Here are some reasons that the high-speed rail project should be terminated. There are numerous others, of course. The tides have turned in Washington and we will now have elected officials who are actually interested in what we have to say.
In short, the Republicans agree, as best as we can tell, to terminate this project in its tracks. The Democrats, so intently determined to bring federal dollars into California, care much less about the disreputable aspects and sequence of contemptible events with the CHSRA Board and staff. Those events date back decades, but have accumulated dramatically and visibly in recent months.
So, here's what I believe should be brought to the attention of the new Republican committee heads in the House, as well as the Republicans in the Senate.
1. The funding, which is intended to prime the HSR construction pump, will not create a self generating water pump, so to speak. It will have to be primed perpetually with state and federal funding. It's like priming a dry well.
2. The development costs, whatever they say they are, will skyrocket beyond reason. Budgeted at $43 billion, more experts are agreeing that it will be well over $100 billion. Who pays? Taxpayers.

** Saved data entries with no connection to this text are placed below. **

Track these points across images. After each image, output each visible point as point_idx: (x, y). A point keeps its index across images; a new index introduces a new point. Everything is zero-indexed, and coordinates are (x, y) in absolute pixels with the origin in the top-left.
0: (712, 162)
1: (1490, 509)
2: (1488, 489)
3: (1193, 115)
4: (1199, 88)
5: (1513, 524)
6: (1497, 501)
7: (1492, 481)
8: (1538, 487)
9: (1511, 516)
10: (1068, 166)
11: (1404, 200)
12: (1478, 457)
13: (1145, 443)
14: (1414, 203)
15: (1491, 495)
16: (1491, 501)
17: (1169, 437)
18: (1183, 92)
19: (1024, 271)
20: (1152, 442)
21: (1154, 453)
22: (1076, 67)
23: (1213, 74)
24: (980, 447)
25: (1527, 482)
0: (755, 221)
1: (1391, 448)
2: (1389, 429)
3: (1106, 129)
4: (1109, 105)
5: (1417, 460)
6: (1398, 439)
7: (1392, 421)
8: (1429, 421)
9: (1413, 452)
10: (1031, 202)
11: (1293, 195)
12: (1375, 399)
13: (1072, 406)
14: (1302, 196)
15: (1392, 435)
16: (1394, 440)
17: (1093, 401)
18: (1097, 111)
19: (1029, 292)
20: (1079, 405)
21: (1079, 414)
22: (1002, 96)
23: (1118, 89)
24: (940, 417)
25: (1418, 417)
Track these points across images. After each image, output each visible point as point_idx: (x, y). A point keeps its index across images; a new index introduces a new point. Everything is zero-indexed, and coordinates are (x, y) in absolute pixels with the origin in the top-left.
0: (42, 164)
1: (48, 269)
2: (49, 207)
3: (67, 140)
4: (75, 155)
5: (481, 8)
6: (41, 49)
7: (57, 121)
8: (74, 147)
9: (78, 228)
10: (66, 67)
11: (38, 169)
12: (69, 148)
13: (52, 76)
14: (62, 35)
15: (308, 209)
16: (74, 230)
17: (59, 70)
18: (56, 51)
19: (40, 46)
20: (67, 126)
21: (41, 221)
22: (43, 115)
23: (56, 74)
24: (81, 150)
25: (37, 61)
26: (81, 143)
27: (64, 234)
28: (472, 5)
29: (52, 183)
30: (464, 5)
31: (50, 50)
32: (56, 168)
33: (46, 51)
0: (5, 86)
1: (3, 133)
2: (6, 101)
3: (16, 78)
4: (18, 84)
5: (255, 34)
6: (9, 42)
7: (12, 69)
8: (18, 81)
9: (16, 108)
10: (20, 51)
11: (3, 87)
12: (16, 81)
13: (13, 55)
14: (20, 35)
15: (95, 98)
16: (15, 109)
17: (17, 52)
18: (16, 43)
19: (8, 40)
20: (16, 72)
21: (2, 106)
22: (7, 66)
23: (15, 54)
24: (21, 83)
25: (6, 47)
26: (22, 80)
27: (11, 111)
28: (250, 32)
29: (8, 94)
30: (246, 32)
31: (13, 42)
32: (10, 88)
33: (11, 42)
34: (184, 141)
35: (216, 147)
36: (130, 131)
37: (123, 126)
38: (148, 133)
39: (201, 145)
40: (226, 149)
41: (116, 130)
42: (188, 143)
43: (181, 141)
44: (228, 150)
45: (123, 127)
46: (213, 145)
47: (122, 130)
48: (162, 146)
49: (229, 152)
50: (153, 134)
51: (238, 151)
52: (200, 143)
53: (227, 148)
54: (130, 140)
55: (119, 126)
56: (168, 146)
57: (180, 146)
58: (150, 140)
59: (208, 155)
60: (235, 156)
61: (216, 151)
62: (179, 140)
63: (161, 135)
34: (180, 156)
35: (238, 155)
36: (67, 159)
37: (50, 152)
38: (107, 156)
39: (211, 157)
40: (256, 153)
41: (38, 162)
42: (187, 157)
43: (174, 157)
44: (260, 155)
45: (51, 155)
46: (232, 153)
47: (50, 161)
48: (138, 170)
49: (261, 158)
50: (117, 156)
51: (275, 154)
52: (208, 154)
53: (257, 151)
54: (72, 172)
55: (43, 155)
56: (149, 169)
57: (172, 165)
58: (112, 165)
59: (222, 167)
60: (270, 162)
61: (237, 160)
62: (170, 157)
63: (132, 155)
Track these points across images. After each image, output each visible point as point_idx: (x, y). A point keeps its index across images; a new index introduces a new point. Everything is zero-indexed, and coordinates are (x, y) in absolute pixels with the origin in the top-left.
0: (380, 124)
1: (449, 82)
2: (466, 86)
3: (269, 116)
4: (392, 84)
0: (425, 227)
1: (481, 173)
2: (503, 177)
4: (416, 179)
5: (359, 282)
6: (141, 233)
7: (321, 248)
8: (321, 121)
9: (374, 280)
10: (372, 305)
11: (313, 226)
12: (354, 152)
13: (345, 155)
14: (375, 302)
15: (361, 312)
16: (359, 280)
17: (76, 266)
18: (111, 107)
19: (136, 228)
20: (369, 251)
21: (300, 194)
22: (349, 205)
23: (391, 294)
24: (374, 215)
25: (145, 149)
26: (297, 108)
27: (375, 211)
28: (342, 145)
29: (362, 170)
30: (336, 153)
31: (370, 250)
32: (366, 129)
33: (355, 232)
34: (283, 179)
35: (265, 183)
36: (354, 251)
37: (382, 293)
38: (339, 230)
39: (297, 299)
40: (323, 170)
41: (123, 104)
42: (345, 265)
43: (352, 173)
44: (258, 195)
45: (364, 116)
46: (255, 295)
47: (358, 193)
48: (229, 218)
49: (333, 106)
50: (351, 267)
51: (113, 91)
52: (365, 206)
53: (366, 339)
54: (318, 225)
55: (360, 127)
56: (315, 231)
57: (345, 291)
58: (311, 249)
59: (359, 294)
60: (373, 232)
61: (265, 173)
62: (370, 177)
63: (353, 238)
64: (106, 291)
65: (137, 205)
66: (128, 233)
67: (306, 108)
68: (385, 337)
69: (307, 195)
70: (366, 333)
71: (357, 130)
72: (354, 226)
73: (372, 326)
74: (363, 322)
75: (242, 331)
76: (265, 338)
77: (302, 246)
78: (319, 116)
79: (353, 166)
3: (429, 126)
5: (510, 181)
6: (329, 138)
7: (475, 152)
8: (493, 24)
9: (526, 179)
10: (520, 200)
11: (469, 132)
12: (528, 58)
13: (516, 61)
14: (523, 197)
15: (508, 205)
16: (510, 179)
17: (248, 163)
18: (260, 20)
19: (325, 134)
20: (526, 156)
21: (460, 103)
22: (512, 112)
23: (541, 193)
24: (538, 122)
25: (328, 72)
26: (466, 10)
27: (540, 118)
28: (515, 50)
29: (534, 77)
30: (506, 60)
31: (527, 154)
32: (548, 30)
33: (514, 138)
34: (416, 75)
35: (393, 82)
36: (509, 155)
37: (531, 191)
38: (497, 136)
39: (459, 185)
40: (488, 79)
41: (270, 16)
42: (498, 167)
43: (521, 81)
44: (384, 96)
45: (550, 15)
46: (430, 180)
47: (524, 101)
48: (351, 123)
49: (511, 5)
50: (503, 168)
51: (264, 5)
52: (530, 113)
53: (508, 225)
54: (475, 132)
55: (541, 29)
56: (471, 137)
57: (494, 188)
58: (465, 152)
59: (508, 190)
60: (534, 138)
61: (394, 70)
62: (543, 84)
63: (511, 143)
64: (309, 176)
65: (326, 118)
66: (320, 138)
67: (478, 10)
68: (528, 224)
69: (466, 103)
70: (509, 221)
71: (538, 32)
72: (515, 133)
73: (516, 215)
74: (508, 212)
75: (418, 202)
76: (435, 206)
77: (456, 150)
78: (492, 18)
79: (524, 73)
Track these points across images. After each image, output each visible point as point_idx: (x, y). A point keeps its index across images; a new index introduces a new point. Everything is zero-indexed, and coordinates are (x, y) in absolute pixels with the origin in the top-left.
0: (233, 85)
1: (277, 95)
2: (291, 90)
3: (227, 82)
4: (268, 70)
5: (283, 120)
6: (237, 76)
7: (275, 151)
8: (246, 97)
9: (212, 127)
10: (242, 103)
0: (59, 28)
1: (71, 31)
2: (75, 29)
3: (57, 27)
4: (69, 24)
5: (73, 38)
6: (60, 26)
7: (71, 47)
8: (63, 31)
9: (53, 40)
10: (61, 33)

3. The project is approaching scandal status. Numerous state agencies, such as the State Auditor and the Inspector General, have already criticized the mismanagement and illegalities. Even the HSR Peer Review committee, required by enabling legislation, is highly critical. In Washington, the FRA Inspector General has opened a case file on this project. That's the consequence of leading people to believe that the federal money source will be bottomless. Better to shut it down now; to do so will lower the white collar crime rate.
3. In California (or anywhere else), building a train nobody actually needs is stupid. But, on the other hand, not repairing the water sources system in our state is economically very dangerous. The rural Central Valley depends on Delta water. The state economy depends on Central Valley agriculture. Agriculture is California's cash cow. State and federal development dollars for HSR are thereby going to the wrong project. This is just one example of better use of tax dollars.
4. The jobs that HSR will generate -- the backbone of the Democratic argument for building the train -- are government jobs, not private sector jobs. That's no way to recover the economy; that just puts the permanent unemployment problem off a decade. The state has lost manufacturing jobs that all the trains in the world won't bring back.
5. Government funding (both state and national) should bolster the US and California economy. Instead, the money will go to overseas corporations that know how to construct and build HSR systems, since we don't. China may be the big winner here. (Example: The US should be the manufacturing leader in wind turbines for green energy. Yet, China is the world leader by far.)
6. Whether California's population grows as much as predicted is highly questionable. Furthermore, the current population growth is not in the cities of San Francisco or Los Angeles, the two terminals of the HSR, but out in the suburbs and away from the population centers. Why? Because that's also where the jobs are for new immigrant populations that do come to California. Yet, the train is being built (over the next ten years +) in regions where the population is declining, not where the populations are increasing.
7. The "hidden" agenda behind this train is "social engineering." The intent is to oblige populations to move from the suburbs into the inner cities. Terms like "smart growth" and "transit oriented development" are code for artificially created developers' construction opportunities. The HSR is an essential component of such coerced population shifting. This train is undesirable government intervention in our personal lives.
8. Money poured into this project is very expensive; it's all borrowed, with high interest costs, and it must be re-paid. The so-called "free" money from Washington is not free; it's also borrowed. The more money is spent, the more money will be borrowed. The project will not generate funds to repay all this debt, or even make interest payments. This project is not unlike a Ponzi scheme.
9. The history of Amtrak is a good lesson. Poor service at high costs. Huge subsidy obligations annually. Recent projects of such magnitude have a very bad track record of low-balled cost estimates, and grossly exaggerated 'productivity' such as ridership and revenues. This HSR will require massive operating subsidies, forever.
10. Based on as much documentation as is available, there is yet no evidence for an adequate and justifying demand for this train service. It's not just a "train to nowhere," but it's a train for almost "nobody." A white elephant we don't want and don't need.
11. It's not merely a matter of an over-extended State and Federal deficit and debt. Support for high-speed rail directs funds at a low priority project while neglecting high priority obligations.